Rossello brushed aside those concerns, noting that the referendum was a democratic process in which the majority prevailed as he questioned why more people did not come out to defend alternatives to statehood. He also said that participation rates varied from 7 per cent to 35 per cent for states including Wisconsin and Hawaii when they were ratified as states.

Three of Puerto Rico’s political parties including the main opposition party had called on their supporters to boycott the referendum, which they labelled a failure.

Former Governor Alejandro Garcia Padilla, who did not seek re-election last year and whose party supports the status quo, rejected Sunday’s results.

“Whoever claims that statehood triumphed is being intellectually dishonest,” he said. “The boycott defeated statehood.”

The referendum coincided with the 100th anniversary of the United States granting US citizenship to Puerto Ricans, though they are barred from voting in presidential elections and have only one congressional representative with limited voting powers.

Many believe the island’s territorial status has contributed to its economic crisis, largely caused by decades of heavy borrowing and the elimination of federal tax incentives.
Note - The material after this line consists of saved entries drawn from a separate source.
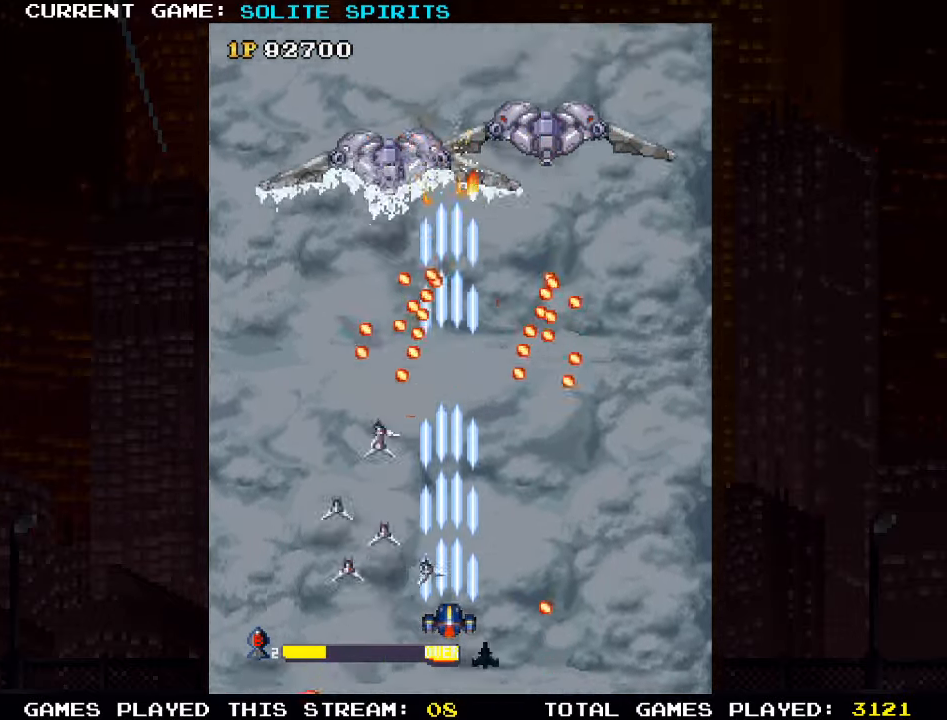
Gameplay with a controller (arcade stick); each line is a JSON object with the inputs held at the frame after it (dt_ms = milliseconds from this image to that frame). "events" lists button and stick changes between this image and that frame as [ms after this image, input, new state], when the widget could be followed in between. Not read: L3 R3.
{"dt_ms": 500, "buttons": ["TRIANGLE"], "left_stick": "left"}
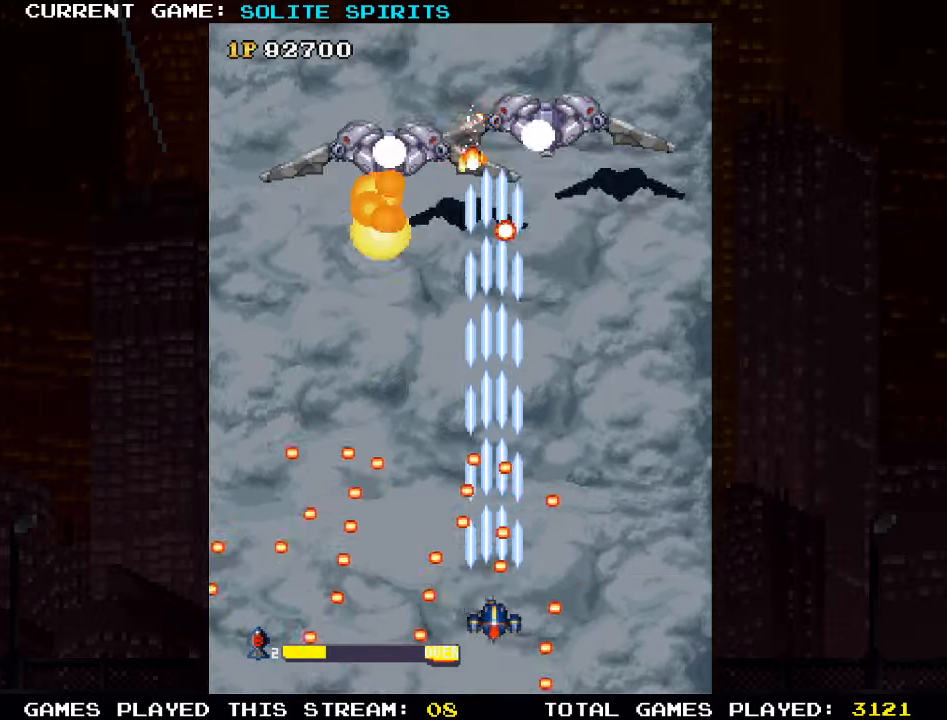
{"dt_ms": 500, "buttons": ["SQUARE"], "left_stick": "center"}
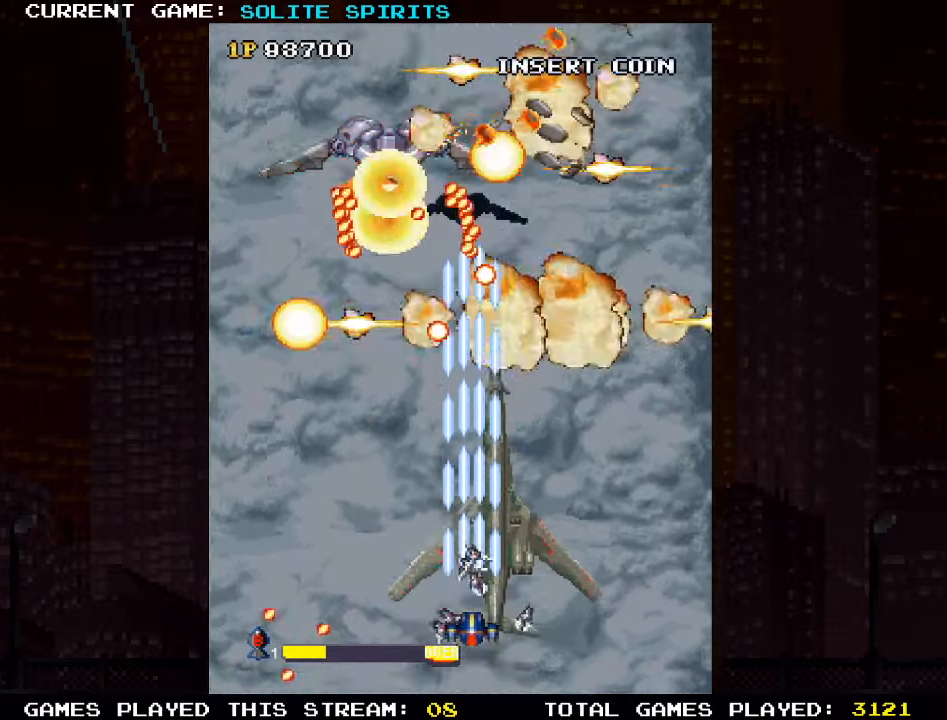
{"dt_ms": 500, "buttons": [], "left_stick": "center", "events": [[33, "SQUARE", "up"], [150, "SQUARE", "down"], [233, "SQUARE", "up"], [383, "SQUARE", "down"], [450, "SQUARE", "up"]]}
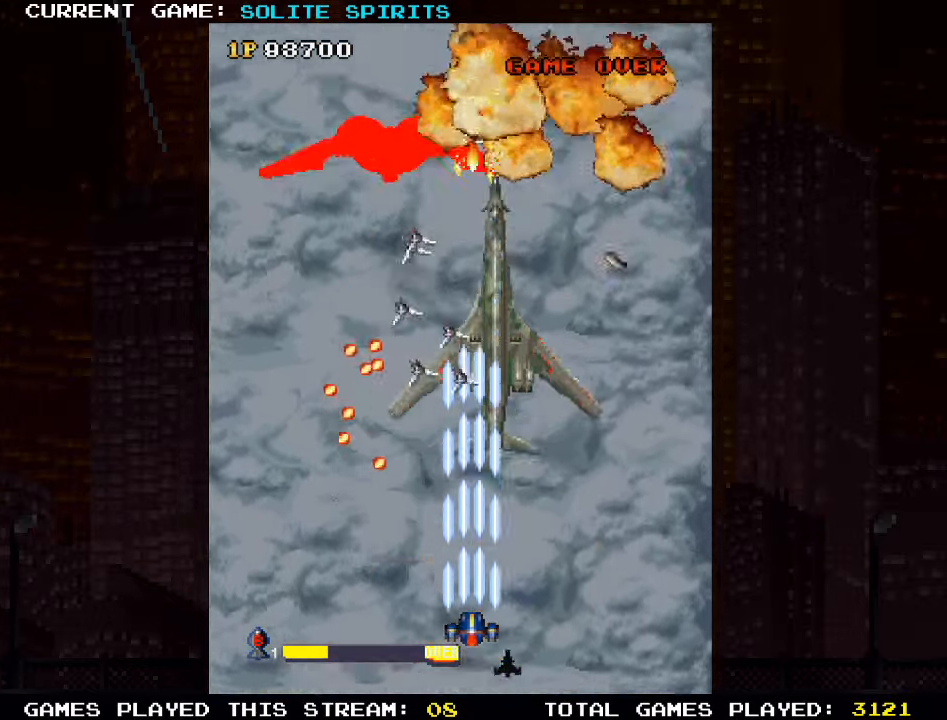
{"dt_ms": 1000, "buttons": ["SQUARE"], "left_stick": "down"}
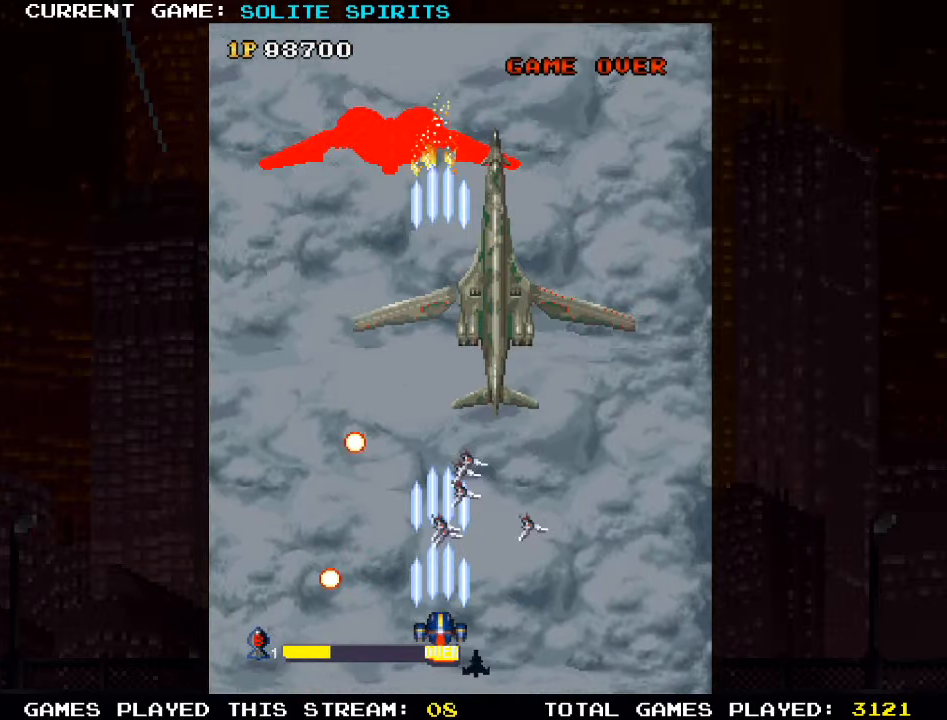
{"dt_ms": 500, "buttons": ["SQUARE"], "left_stick": "center", "events": [[17, "SQUARE", "up"], [17, "left_stick", "center"], [50, "SQUARE", "down"], [100, "SQUARE", "up"], [167, "SQUARE", "down"], [233, "SQUARE", "up"], [283, "SQUARE", "down"], [333, "SQUARE", "up"], [400, "SQUARE", "down"], [467, "SQUARE", "up"], [500, "SQUARE", "down"]]}
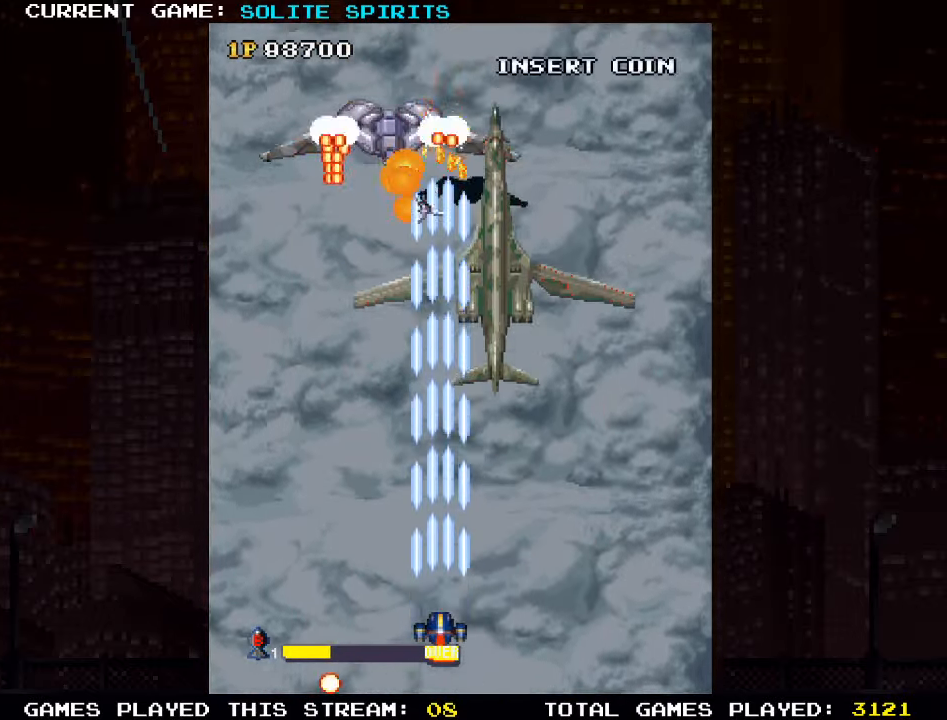
{"dt_ms": 500, "buttons": [], "left_stick": "center", "events": [[33, "SQUARE", "up"], [117, "SQUARE", "down"], [167, "SQUARE", "up"], [217, "SQUARE", "down"], [267, "SQUARE", "up"], [334, "SQUARE", "down"], [384, "SQUARE", "up"], [434, "SQUARE", "down"], [500, "SQUARE", "up"]]}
Puerto Rico is exempt from the US federal income tax, but it still pays Social Security and Medicare and local taxes and receives less federal funding than US states.

“We have been a colony for 500 years, and we have had US citizenship for 100 years, but it’s been a second class one,” Rossello said.

Nearly half a million Puerto Ricans have fled to the US mainland to escape the island’s 10-year economic recession and 12 per cent unemployment rate.

Those who remain behind have faced new taxes and higher utility bills on an island where food is 22 per cent more expensive than the US mainland and public services are 64 per cent more expensive.